Copaganda, race & hegemony

Created Tuesday 30 September 2025


How Copaganda works, some history.


Copaganda in brief, is media that portrays the police as a societal good. It also tends to downplay the role they play in sustaining capital.


In the academy the role of the media as propaganda has often been analysed from Gramcsi hegemony position. Here the media is used by the elites to communicate the correct social norms to society and create society wide consensus.


Vivek Chibber, thought, believes Gramcsi ideas on hegemony are often misread. He asks, were people conned into thinking that neoliberalism was good? No, most know capitalism sucks. But due to the material reality of de-industrialisation and union weakness, they accepted it.


Now there is plenty of criticism of this view. Namely, it limits class relations to its materialist variables. This ignores the wider social relations that also go into defining capitalist relations.


Therefore, while Chibber's view, in terms of those that come off worse in capitalism, the working and under-classes classes, he is correct. It is not there to brainwash them. Yet his limited analysis means that he misses other social variables, and in the case of the US and Hollywood, race is important too.


This is something Cabaral does in her historical dissection of racial Hollywood. She posits that Hollywood creates a guide to whiteness and how new migrants can integrate into US society.



Cabral continues that Hollywood justifies and explains the elite racial strategy of the US. A division of society driven by elite reaction to increasing class consciousness between workers of different races


The legal strategy to break this alliance, in the US south, were the Jim Crow laws. Today Copaganda still transmits these same elite racist values.

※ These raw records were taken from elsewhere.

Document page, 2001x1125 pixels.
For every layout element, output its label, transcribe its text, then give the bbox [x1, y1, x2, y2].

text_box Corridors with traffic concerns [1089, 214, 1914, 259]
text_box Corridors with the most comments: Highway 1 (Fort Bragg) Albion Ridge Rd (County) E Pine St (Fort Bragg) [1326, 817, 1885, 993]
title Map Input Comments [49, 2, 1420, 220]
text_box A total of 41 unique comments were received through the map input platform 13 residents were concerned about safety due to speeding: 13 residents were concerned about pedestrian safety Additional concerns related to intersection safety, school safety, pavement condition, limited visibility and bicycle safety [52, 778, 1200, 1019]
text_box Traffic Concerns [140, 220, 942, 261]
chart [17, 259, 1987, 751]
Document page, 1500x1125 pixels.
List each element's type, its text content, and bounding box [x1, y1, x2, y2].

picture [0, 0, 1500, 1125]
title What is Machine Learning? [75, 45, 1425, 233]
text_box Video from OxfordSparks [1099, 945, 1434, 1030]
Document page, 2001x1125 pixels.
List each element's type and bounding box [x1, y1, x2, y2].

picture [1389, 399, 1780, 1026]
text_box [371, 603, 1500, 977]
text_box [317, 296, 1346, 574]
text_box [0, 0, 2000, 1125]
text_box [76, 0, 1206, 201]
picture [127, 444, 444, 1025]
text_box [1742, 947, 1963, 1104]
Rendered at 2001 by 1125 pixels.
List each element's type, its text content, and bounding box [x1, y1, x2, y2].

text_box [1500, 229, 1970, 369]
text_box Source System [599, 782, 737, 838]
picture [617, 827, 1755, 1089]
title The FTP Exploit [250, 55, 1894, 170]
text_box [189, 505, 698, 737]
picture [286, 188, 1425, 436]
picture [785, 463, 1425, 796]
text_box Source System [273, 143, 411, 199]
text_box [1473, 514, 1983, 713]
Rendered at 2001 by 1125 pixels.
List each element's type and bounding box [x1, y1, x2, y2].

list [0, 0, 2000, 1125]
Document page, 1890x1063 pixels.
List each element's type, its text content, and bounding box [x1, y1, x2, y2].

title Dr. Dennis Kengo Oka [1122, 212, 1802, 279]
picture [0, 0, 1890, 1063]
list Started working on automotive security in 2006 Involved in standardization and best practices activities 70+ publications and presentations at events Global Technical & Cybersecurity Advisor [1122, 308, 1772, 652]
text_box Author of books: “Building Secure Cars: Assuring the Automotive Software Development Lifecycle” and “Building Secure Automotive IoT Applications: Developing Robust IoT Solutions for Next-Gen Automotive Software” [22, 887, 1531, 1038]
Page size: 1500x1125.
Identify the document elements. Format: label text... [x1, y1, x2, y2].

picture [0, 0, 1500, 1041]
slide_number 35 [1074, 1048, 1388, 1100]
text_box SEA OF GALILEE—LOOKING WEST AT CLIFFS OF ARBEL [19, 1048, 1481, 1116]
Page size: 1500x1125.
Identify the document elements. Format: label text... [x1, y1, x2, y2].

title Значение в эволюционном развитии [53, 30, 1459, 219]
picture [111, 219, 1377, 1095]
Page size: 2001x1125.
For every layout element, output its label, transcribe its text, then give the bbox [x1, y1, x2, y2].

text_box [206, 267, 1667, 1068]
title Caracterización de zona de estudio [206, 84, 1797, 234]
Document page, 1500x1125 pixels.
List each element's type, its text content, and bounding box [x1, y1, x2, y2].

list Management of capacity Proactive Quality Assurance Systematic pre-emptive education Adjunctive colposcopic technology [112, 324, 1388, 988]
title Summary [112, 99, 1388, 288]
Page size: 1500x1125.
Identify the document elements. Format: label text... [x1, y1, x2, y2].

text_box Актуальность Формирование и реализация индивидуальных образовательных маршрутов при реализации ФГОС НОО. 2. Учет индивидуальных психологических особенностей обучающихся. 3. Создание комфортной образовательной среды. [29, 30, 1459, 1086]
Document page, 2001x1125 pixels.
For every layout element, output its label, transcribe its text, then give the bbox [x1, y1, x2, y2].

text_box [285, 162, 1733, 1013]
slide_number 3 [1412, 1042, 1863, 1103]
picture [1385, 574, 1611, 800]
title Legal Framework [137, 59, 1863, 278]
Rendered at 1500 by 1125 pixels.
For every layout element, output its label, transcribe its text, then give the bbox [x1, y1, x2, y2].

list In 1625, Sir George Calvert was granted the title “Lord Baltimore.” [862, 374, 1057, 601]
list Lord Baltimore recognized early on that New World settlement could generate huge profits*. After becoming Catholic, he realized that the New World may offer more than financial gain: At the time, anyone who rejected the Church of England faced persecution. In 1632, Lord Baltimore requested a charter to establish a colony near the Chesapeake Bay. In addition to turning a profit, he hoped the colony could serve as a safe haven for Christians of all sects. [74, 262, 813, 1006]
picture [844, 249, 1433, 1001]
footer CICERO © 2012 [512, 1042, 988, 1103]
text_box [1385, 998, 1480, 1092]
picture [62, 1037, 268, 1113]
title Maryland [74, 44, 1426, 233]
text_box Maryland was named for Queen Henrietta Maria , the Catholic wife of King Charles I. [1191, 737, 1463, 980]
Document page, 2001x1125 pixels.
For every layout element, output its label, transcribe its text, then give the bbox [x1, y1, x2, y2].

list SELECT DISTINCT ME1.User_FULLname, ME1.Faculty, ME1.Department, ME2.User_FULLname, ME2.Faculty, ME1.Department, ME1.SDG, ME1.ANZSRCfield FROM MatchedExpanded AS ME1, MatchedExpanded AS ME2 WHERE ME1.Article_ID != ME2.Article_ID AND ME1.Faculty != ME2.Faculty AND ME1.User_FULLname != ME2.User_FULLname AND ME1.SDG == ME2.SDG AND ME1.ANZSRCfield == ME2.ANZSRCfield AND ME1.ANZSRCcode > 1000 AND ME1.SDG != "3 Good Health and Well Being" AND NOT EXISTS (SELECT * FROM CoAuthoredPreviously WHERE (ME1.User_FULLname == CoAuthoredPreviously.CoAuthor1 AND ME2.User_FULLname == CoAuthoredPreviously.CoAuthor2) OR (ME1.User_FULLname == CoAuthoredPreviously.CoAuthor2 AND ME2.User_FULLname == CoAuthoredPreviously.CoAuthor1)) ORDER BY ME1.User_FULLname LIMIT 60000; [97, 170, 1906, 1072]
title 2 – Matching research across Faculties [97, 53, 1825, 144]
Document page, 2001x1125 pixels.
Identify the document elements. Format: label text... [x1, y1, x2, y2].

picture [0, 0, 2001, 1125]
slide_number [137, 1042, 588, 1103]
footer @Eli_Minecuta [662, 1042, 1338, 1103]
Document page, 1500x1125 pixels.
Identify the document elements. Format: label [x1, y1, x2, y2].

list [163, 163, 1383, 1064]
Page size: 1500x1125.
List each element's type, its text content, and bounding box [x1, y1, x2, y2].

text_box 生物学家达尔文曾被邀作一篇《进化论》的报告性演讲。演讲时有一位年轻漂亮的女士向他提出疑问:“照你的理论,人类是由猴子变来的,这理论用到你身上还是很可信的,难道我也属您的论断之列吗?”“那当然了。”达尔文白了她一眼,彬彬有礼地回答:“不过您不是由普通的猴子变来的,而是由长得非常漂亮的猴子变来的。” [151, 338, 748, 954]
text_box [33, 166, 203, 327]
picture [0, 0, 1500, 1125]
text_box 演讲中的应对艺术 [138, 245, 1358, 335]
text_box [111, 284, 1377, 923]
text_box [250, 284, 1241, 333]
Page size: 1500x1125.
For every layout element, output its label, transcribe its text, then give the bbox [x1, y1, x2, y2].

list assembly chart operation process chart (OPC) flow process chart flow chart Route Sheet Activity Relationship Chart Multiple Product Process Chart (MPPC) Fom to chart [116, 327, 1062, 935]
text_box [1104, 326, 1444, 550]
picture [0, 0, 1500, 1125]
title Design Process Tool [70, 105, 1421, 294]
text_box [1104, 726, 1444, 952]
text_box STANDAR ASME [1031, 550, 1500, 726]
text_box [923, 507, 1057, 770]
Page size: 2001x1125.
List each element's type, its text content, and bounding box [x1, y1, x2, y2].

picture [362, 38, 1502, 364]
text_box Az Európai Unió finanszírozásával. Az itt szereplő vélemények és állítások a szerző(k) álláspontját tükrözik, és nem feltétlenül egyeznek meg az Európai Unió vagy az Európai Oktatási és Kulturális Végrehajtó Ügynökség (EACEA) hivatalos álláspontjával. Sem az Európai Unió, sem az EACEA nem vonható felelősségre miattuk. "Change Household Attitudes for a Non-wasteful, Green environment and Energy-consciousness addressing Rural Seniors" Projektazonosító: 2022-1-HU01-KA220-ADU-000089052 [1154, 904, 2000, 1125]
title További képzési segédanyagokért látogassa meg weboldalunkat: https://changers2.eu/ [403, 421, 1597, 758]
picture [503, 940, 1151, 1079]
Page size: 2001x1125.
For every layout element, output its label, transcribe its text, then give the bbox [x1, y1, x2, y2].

Furthering this idea, Jared Ball notes, in his review of One Battle After Another, that most cinema is a reflection of the white author fantasy. A reflection of the director's trauma and concern over the threat from the black community.


Quoting Rosa Salas, Ball notes that the reason for this perspective nowadays is to make a connection with the actual target audience, white affluent Americans. To reinforce whites sense of colonial superiority and whiteness. To make them feel better about the position of blacks in the country.


In conclusion, and returning to Chibber, what he fails to note is that some groups have and still thrive under capitalist structures. Under the racial capitalism of the US, the media talks to the citizens who achieve "whiteness".


Hollywood messages them to ignore the material inequalities that are obvious. Not directly building a consensus for capitalism, but to sustain racial divisions. Divisions that prevent the re-emergence of a politics of inter-racial class war.


And copaganda, as a part of the US entertainment industry, seeks to do just that.